Best Synthetic Methods: Oxidation
Although the enantioselective oxidation of alkyl aryl sulfides is well developed, much less is known about dialkyl sulfides. Tsutomu Katsuki of Kyushu University has designed (J. Am. Chem. Soc. 2007, 129, 8940. ) an Fe(salan) complex that combines with aqueous H2O2 to oxidize alkyl methyl sulfides in high ee.
The oxidation of alcohols to aldehydes and ketones is one of the most widely practiced of synthetic transformations. Ge Wang of the University of Science and Technology in Beijing has developed (Chem. Lett. 2007, 36, 1236. ) a Mo catalyst that used aqueous H2O2 to effect this transformation. Secondary alcohols are oxidized more rapidly than primary alcohols. Vinod K. Singh of the Indian Institute of Technology, Kanpur, has found (Synth. Comm. 2007, 37, 4099. ) that the solid, inexpensive 6 can take the place of oxalyl chloride in the Swern oxidation. Viktor V. Zhdankin of the University of Minnesota, Duluth has devised (J. Org. Chem. 2007, 72, 8149. ) a polymer-bound hypervalent iodine reagent that is easily separated after use, and reoxidized for reuse.
Enones such as 11 are versatile intermediates for organic synthesis. Makoto Tokunaga, now at Kyushu University, and Yasushi Tsuji, now at Kyoto University, have found (Tetrahedron Lett. 2007, 48, 6860. ) a Pd catalyst that, in the presence of O2, will oxidize a cyclic ketone such as 10 to the enone.

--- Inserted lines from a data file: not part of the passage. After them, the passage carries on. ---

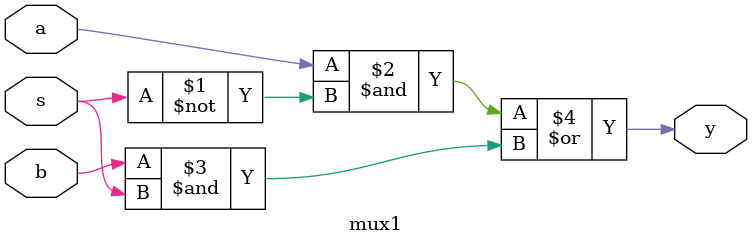
<source format=v>
`timescale 1ns/1ns

module mux1(a, b, s, y); /* define module */
	input  a, b, s;      /* input signal (1bit) */
	output y;            /* output signal (1bit) */
	
	/* assign output */
	assign y  = (a & ~s) | (b & s);
	
endmodule

</source>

The direct oxidation of an alcohol to the acid is not always an efficient process, so the conversion of 12 to 13 would often be carried out over at least three steps. David Milstein of the Weizmann Institute of Science has devised (Science 2007, 317, 790. ) a Ru catalyst that effected the transformation in a single step, generating H2 as a byproduct as the oxidation proceeded.
The oxidation of an aldehyde to the corresponding amide is also a useful transformation. Noritaka Mizuno of the University of Tokyo has designed (Angew. Chem. Int. Ed. 2007, 46, 5202. ) a Rh catalyst that can combine, in water, the aldehyde 14 and NH2OH to give the primary amide 15. Johann Chan of Amgen Inc., Thousand Oaks, CA has found (J. Am. Chem. Soc. 2007, 129, 14106. ) a different Rh catalyst that mediated the oxidation of a sulfonamide to the nitrene, which under the reaction conditions inserted into the aldehyde H to give the amide 17.
Krishnacharya G. Akamanchi of the Institute of Chemical Technology, Matunga, Mumbai has shown (Tetrahedron Lett. 2007, 48, 5661. ) that t-butyl hypochlorite and NaN3 will convert an aldehyde 18 to the acyl azide 19. The acyl azide 19 can be carried on to the nitrile 20, or, on warming, to the inverted isocyanate 21.